Ketua Tim Satuan Tugas (Satgas) SKS Direktorat SMA, Direktorat Jenderal, Pendidikan Anak Usia Dini, Pendidikan Dasar dan Pendidikan Menengah, Kementerian Pendidikan dan Kebudayaan, H. Mujib, S.Pd., MM menegaskan bahwa sistem SKS yang pada 2020 ini masih dilaksanakan pada 85 SMA di Jawa Timur ini berbeda dengan sistem SKS yang diterapkan pada perguruan tinggi.

Efisiensi yang diterapkan dalam sistem SKS diharapkan bisa memfasilitasi setiap potensi peserta didik. Bagi peserta didik yang memiliki potensi untuk menyelesaikan pendidikan lebih cepat dapat diproyeksikan masa studi lebih singkat.

SKS di SMA diselenggarakan sesuai dengan kesepakatan peserta didik terhadap jumlah beban belajar yang diikuti dan/atau strategi belajar setiap semester pada satuan pendidikan sesuai dengan bakat minat, dan kemampuan atau kecepatan belajarnya.

“Sistem SKS, peserta didik dapat memprogramkan berapa lama dia ingin menyelesaikan masa studinya di SMA. Rentang masa studi yang diberikan adalah paling cepat dua tahun dan paling lambat empat tahun,” ungkap Mujib.

Efisiensi yang diterapkan dalam sistem SKS diharapkan bisa memfasilitasi setiap potensi peserta didik. Bagi peserta didik yang memiliki potensi untuk menyelesaikan pendidikan lebih cepat dapat diproyeksikan masa studi lebih singkat. Begitu pula dengan peserta didik dengan bakat akademik atau non-akademik yang mengharuskan mengikuti masa pelatihan atau karantina dalam waktu tertentu, bisa mengajukan cuti akademik.

Baca Juga: Kolaborasi Jadi Kunci Pendidikan Vokasi Hadapi Tantangan Industri


Mujib menambahkan, “Sistem SKS juga memfasilitasi peserta didik dalam upaya mempersiapkan diri melanjutkan ke jenjang yang lebih tinggi atau mendukung program khusus yang dimiliki sekolah. Terdapat banyak pilihan yang bisa ditawarkan dan diambil oleh peserta didik.”

“Diantaranya menyelesaikan masa studi normal tiga tahun dengan rincian dua tahun pembelajaran kemudian satu tahun pengayaan (persiapan) untuk mengikuti ujian seleksi masuk perguruan tinggi, sekolah kedinasan, atau sekolah taruna (TNI/Polri) atau menyelesaikan masa studi normal tiga tahun dengan masa pengayaan dalam satu semester terakhir sebelum kelulusan,” tambahnya.
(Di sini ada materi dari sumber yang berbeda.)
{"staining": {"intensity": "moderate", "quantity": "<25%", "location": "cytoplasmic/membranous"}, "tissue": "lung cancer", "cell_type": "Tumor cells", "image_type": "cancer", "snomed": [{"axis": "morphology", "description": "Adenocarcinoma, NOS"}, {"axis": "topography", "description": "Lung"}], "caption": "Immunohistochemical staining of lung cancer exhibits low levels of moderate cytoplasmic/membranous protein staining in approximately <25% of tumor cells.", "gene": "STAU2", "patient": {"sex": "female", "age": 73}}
Kelebihan dari sistem SKS ini, tidak akan ada istilah peserta didik yang tinggal kelas. Ketuntasan belajar peserta didik dinilai dari penguasaan materi pada setiap Kompetensi Dasar (KD) di tiap masing-masing mata pelajaran. Pemberian hasil belajar tetap dilaksanakan setiap semester ketika seluruh KD di tiap mata pelajaran dalam satu semester tersebut sudah diselesaikan oleh peserta didik dengan baik.

Sistem SKS pun tidak akan mempengaruhi beban kerja guru. Guru masih akan tetap bisa mengajar dengan minimal 24 Jam Pelajaran (JP) karena beban belajar dalam SKS menggunakan satuan JP, bukan SKS seperti pada perguruan tinggi.
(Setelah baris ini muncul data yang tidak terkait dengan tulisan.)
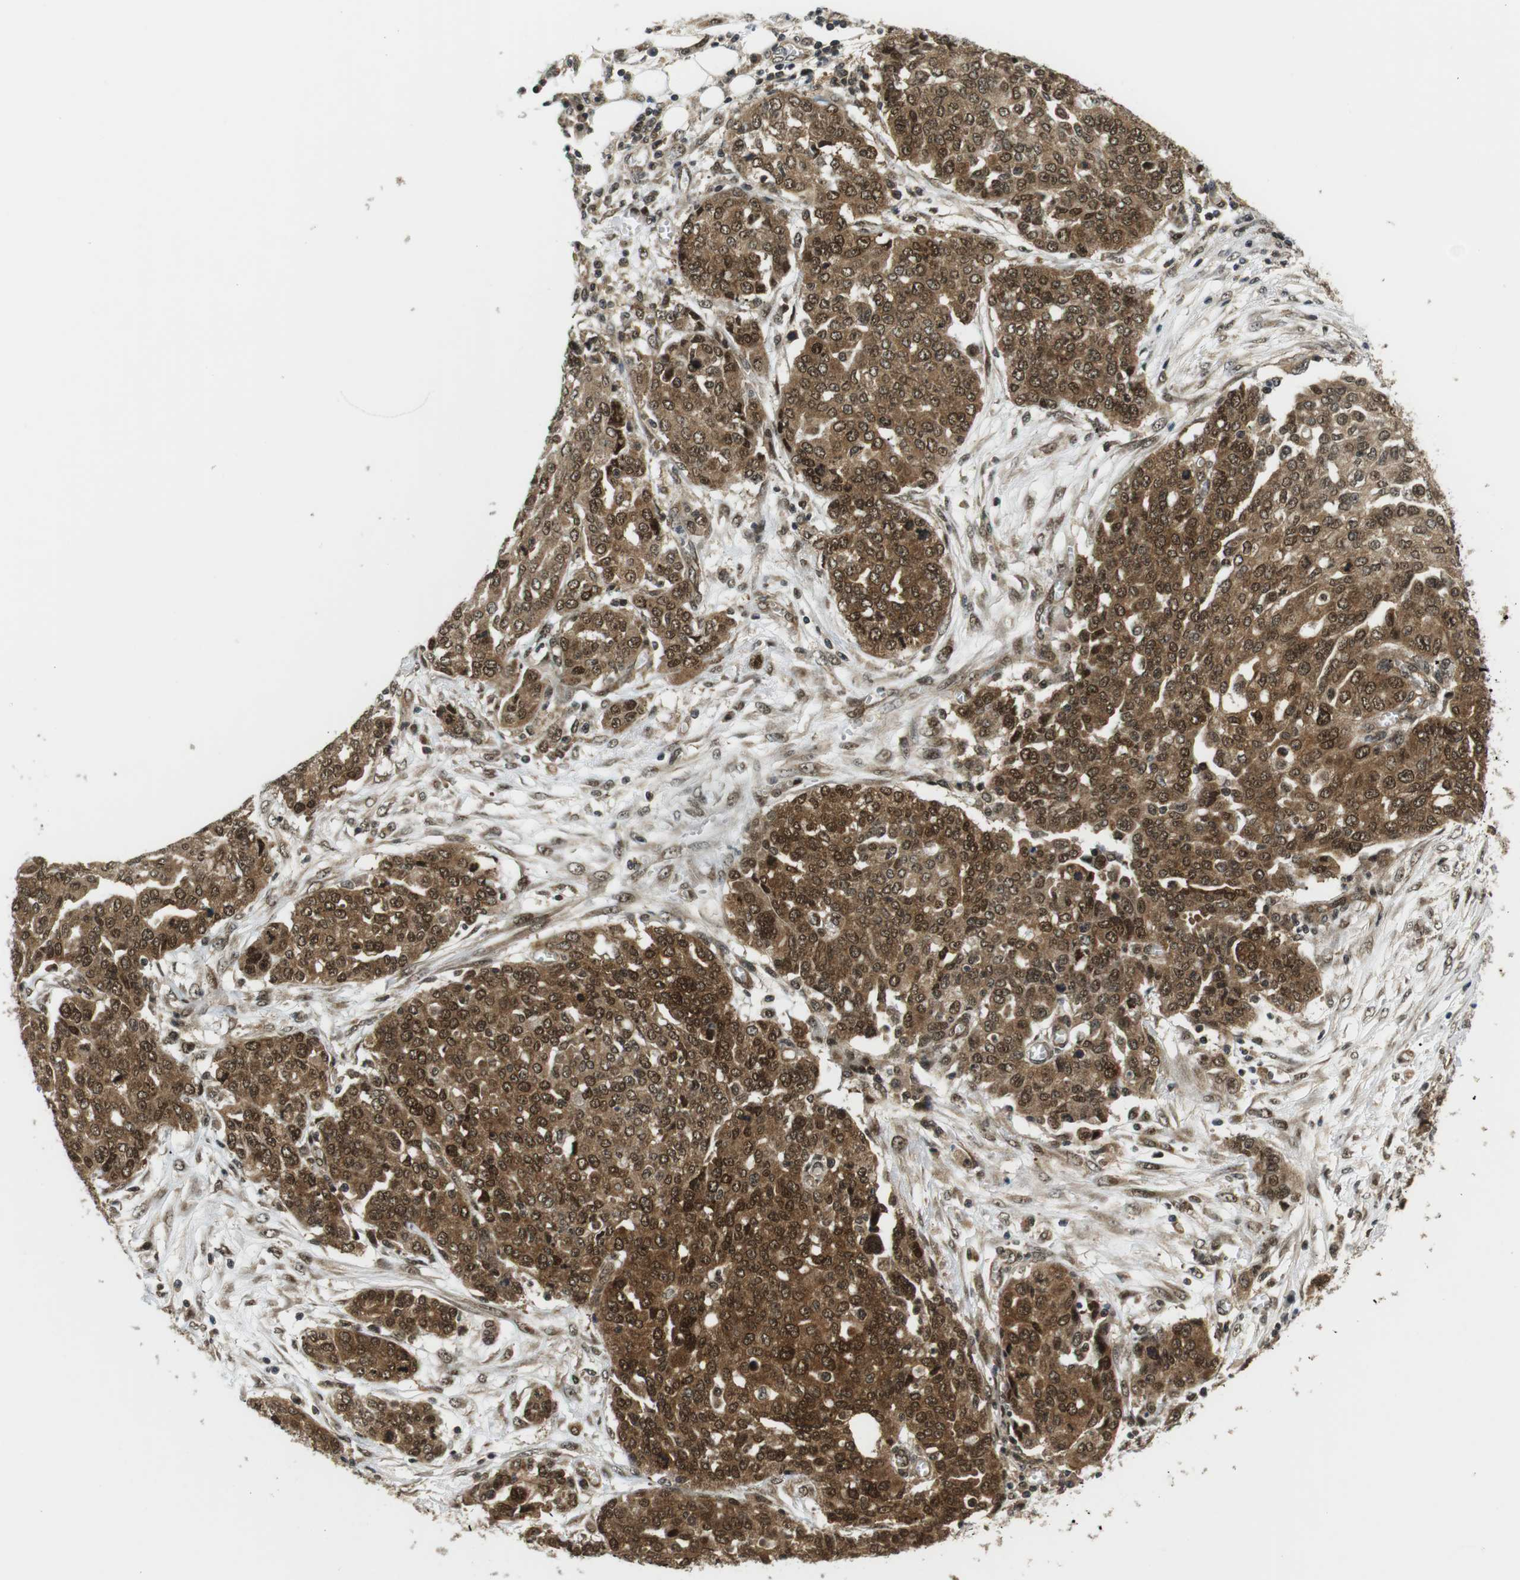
{"staining": {"intensity": "strong", "quantity": ">75%", "location": "cytoplasmic/membranous,nuclear"}, "tissue": "ovarian cancer", "cell_type": "Tumor cells", "image_type": "cancer", "snomed": [{"axis": "morphology", "description": "Cystadenocarcinoma, serous, NOS"}, {"axis": "topography", "description": "Soft tissue"}, {"axis": "topography", "description": "Ovary"}], "caption": "The image reveals immunohistochemical staining of ovarian serous cystadenocarcinoma. There is strong cytoplasmic/membranous and nuclear expression is identified in about >75% of tumor cells.", "gene": "CSNK2B", "patient": {"sex": "female", "age": 57}}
“Namun yang wajib menjadi perhatian dalam pembelajaran dengan sistem SKS adalah guru harus mampu memperhatikan dan memfasilitasi seluruh kemampuan peserta didik pada kelas yang diajarnya. Karena dalam SKS tidak diperbolehkan adanya pembedaan antar peserta didik. Seluruh kegiatan pembelajaran harus tetap dilaksanakan pada kelas dengan kondisi peserta didik yang heterogen,” tegas Mujib.

Sementara itu Kepala SMA Negeri 1 Jombang, Zainul Fatoni, M.MPd menyatakan jalan cukup panjang ditempuh hingga akhirnya pada awal tahun pelajaran 2020/2021 SMA Negeri 1 Jombang diizinkan untuk menerapkan sistem SKS pada proses pembelajaran bagi peserta didik baru kelas X. Dukungan tidak hanya dari warga sekolah melainkan juga dari komite dan wali peserta didik menjadi modal penting dalam penyelenggaraan sistem SKS.

“Di awal tentu kesepakatan seluruh guru. Kemudian setelah dilakukan studi banding, pelatihan, dan studi tiru kami menghadirkan wali peserta didik untuk sosialisasi yang disambut dengan sangat antusias. Saat ini sebagai sekolah yang sudah terlebih dulu melaksanakan sistem SKS, sebagian peserta didik yang sudah lulus dan masuk dalam program Peserta Didik Proyeksi Lulus Dua Tahun (PDPL2T) sehingga bersiap untuk penerimaan hasil belajar (rapor) semester pertama,” ungkap Zainul Fatoni.

Menurut pria 53 tahun ini tidak sulit untuk melaksanakan sistem SKS di sekolah. Hal yang menjadi kunci adalah pemahaman menyeluruh terhadap konsep pembelajaran SKS. Menurutnya yang berbeda dari sistem SKS ini hanyalah pada proses pembelajaran peserta didik.

“Khusus bagi peserta didik yang tergabung dalam program PDPL2T kami meminta pakta integritas dari wali peserta didik untuk mendukung keberlangsungan pembelajaran buah hatinya. Karena ini baru tahun pertama pelaksanaan sistem SKS, dipilihkan terlebih dulu guru serta wali kelas yang memiliki keunggulan dan komitmen dalam menyukseskan sistem SKS ini,” tambah Zainul Fatoni.

Pelaksanaan sistem SKS di jenjang SMA ini bergantung pada kesiapan sekolah masing-masing. Bagi sekolah yang sudah sanggup untuk melaksanakan, bisa segera mengajukan permohonan pelaksanaan sistem SKS melalui Cabang Dinas Pendidikan Provinsi Jawa Timur di Jombang untuk selanjutnya diproses.

Di tahun pelajaran 2020/2021 ini enam SMA di Kabupaten Jombang telah melaksanakan pembelajaran dengan sistem SKS. Keenam sekolah tersebut adalah SMA Negeri 1 Jombang, SMA Negeri Jogoroto, SMA Negeri Mojoagung, SMA Darul Ulum 2 Unggulan BPPT Jombang, SMA Negeri 3 Jombang, dan SMA Negeri 2 Jombang.